Consolé a mi madre y cruzamos una línea prohibida
Me independicé muy joven, sobre todo para escapar de la sombra de mi padre, un hombre acostumbrado a mandar en la oficina y también en casa. Me había formado en marketing digital y, después de varios empleos donde aprendí el oficio, soñaba con montar algo propio: un portal de compraventa de inmuebles de lujo, solo propiedades por encima del millón de euros, residencias y oficinas de alto nivel.
Ningún inversor confió en un chico de veintinueve años sin trayectoria propia, así que me tragué el orgullo y recurrí a mi padre, empresario del sector de los viajes. Aceptó cubrir la mitad del capital con una condición que no me esperaba.
—Quiero que tu madre entre como socia. Necesita modernizarse —dijo, como quien zanja un trámite.
Mi madre llevaba años al frente de una pequeña inmobiliaria en Valencia. Era una mujer de cincuenta y tres años, hecha a sí misma, con muchísima clase aunque sin estudios. Conoció a mi padre, diez años mayor, cuando le vendió una oficina, y se casaron poco después. Tardé tiempo en entender que a él le interesaba tenerla ocupada para conservar su propia libertad.

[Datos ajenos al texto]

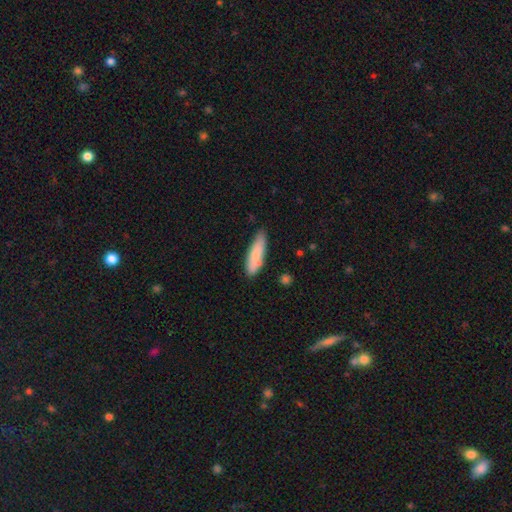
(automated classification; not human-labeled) Morphology: type=smooth (78%); roundness=cigar-shaped (61%); merging=none (73%).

Ella reclutó a un par de inversores más y, en dos meses, me vi al frente de mi proyecto con un veinte por ciento reservado a mi nombre. Trabajábamos codo con codo, primero en un trastero del chalet familiar, después en una oficina alquilada. Nunca habíamos tenido tanta complicidad.
—Me encanta trabajar contigo —reconoció una tarde—. Con tu padre sería imposible.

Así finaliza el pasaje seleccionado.